Indonesian night
In Indonesia, in less than a year, about a million people were murdered as a consequence of a military coup d'état
In a depraved parallel universe, veterans of the SS or of the death squads in Argentina grow old amid the admiration and respect of their neighbors, and appear on TV interview shows to public applause. They proudly accept invitations to act in films, where sometimes they play the role of torturer and sometimes, bedaubed with ketchup-like makeup, that of victim. The ambience of the TV interview runs from nostalgic to festive. The youthful torturer of the past, now a dried-up scrawny old man whose attire is of antiquated elegance, does a simulated strangling, then proceeds to dance a few steps of cha-cha-cha on a concrete floor that was once a pool of blood. Veterans of paramilitary organizations speak from platforms where members of the present government sit, to an audience of young recruits in black boots, rakishly angled berets, and camouflage uniforms. The veterans declare their double condition as patriots and gangsters. The local governor declares that they are valuable elements of society.
The documentary, The Act of Killing, which is hard to describe and at times hard to watch
The universe I have just described is situated in Indonesia, and it has been explored, camera in hand, by the young director Joshua Oppenheimer. The result is a documentary, The Act of Killing, which is hard to describe and at times hard to watch - but not because it wallows in the usual pornography of blood and guts. After Auschwitz came the Nuremberg trials; after the dirty war in Argentina, a few prosecutions; even the genocides in Rwanda and Cambodia were followed by some rudimentary restitution, or at least a general awareness that something shamefully wrong had happened. In Indonesia, in less than a year, about a million people were murdered as a consequence of a military coup d'état. Having declared that they were against communism, the coup crew enjoyed the immediate and generous support of Western governments. But it was not only the soldiers who did the killing, and the victims were not only communists. Egged on by the mullahs, devout Muslims killed reputed atheists.
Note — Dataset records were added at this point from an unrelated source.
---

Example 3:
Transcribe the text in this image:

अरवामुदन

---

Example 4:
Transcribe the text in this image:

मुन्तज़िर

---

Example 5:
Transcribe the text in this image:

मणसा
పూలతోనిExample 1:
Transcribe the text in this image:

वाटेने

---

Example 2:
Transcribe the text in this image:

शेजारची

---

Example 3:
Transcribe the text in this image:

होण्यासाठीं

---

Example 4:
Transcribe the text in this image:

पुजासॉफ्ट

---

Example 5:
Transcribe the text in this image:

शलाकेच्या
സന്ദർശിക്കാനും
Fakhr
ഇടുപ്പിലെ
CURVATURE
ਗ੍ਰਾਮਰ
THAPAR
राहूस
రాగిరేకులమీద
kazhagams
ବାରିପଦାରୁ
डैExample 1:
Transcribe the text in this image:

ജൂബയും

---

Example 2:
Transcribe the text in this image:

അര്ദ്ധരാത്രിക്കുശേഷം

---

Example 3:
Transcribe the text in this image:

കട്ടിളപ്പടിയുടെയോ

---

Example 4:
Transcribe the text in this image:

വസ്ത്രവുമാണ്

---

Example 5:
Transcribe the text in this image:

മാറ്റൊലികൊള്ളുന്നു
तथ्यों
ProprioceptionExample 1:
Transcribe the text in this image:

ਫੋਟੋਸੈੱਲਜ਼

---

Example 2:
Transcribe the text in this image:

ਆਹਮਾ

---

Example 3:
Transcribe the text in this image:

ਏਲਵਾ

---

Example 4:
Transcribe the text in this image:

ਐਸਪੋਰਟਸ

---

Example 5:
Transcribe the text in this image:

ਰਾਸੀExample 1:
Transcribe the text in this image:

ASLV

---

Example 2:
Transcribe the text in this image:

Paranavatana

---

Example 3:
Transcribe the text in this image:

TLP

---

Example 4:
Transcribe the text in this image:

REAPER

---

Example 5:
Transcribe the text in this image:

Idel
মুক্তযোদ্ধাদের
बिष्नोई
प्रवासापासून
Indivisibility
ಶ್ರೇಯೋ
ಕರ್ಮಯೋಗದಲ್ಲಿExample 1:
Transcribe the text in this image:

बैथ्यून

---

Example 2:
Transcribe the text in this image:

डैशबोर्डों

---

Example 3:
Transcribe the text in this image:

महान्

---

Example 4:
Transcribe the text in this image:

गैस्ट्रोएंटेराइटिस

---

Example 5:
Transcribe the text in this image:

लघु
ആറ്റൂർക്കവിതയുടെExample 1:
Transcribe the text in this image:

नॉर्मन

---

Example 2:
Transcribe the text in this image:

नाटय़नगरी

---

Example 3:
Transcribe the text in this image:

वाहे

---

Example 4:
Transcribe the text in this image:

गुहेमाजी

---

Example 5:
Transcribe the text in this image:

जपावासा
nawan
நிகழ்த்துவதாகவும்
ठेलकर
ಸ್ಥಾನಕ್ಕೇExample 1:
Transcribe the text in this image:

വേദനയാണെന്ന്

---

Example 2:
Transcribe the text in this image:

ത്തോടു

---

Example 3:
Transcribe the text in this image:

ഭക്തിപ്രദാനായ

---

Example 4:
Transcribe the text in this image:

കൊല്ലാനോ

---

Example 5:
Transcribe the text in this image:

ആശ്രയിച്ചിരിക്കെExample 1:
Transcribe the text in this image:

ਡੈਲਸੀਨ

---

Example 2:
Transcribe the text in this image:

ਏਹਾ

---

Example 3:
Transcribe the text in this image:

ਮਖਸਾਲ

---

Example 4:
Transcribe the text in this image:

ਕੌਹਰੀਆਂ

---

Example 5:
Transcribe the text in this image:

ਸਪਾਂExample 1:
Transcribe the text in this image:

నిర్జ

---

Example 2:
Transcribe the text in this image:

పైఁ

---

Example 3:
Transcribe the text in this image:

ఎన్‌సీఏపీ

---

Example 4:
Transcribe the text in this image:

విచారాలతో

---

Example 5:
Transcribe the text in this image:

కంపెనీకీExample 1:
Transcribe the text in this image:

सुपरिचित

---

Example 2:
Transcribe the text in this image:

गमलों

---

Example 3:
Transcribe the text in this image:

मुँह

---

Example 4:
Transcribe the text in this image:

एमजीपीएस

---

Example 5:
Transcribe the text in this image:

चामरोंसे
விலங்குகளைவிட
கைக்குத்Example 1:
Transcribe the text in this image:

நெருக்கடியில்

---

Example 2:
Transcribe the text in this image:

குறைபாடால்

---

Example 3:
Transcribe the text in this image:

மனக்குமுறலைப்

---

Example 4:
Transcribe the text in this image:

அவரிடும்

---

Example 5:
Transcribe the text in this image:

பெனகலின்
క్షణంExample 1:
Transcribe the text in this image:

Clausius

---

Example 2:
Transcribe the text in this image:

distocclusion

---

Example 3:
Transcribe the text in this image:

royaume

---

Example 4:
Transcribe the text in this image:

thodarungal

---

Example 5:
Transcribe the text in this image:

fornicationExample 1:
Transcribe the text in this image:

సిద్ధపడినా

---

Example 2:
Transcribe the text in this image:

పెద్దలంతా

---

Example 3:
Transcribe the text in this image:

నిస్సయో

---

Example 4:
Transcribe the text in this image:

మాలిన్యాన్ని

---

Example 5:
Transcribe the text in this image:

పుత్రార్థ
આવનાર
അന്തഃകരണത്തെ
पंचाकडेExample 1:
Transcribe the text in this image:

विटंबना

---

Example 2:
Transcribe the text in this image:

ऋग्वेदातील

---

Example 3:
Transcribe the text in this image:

On the island of Bali, where the Hindus are a majority, high priests called for human sacrifices to expiate years of sacrilege. In some areas Christians joined Muslims and Hindus in the persecution of possible communists. Union activists, teachers, freethinkers, artists and those who just seemed odd were liable to be macheted, their houses burned, their families exterminated. In Bali some 80,000 people were murdered, five percent of the population. Mass executions took place, often to the beautiful music of a gamelan ensemble, whose airy percussions swelled in volume to excite the killers and drown out the victims' cries.
The Chinese minority were perfect victims. One murderer in the film recalls how he went along the street, killing all the Chinese he met. His then girlfriend was Chinese: he took the opportunity to kill her father. But neither he nor his friends were soldiers, or particularly devout Muslims. They were petty criminals and punks, who liked American movies about gangsters and cowboys, and Elvis Presley musicals.
In far-flung parts of the world, violent American cinema induces dreams of heroic action. In the 1990s, in Yugoslavia and Chechnya, young killers with makeshift uniforms and patriotic causes killed innocent people while wearing the headband and dark aviator glasses of Rambo. In the 1960s in an Indonesian province, petty criminals who would normally not frighten a shopkeeper became instant warlords, putting into practice what they had seen in badly dubbed films projected on a bedsheet at an outdoor village cinema. One of them explains how they used to beat people to death; but that was messy so they switched to strangling with wire, or smothering with plastic bags. The nightmare is so intense, it goes on after the movie is finished. I emerge from the cinema, out a back door into a narrow street in Madrid, and I feel I am in the Indonesian night, a parallel universe where the perpetrators of a genocide appear as stars on reality shows.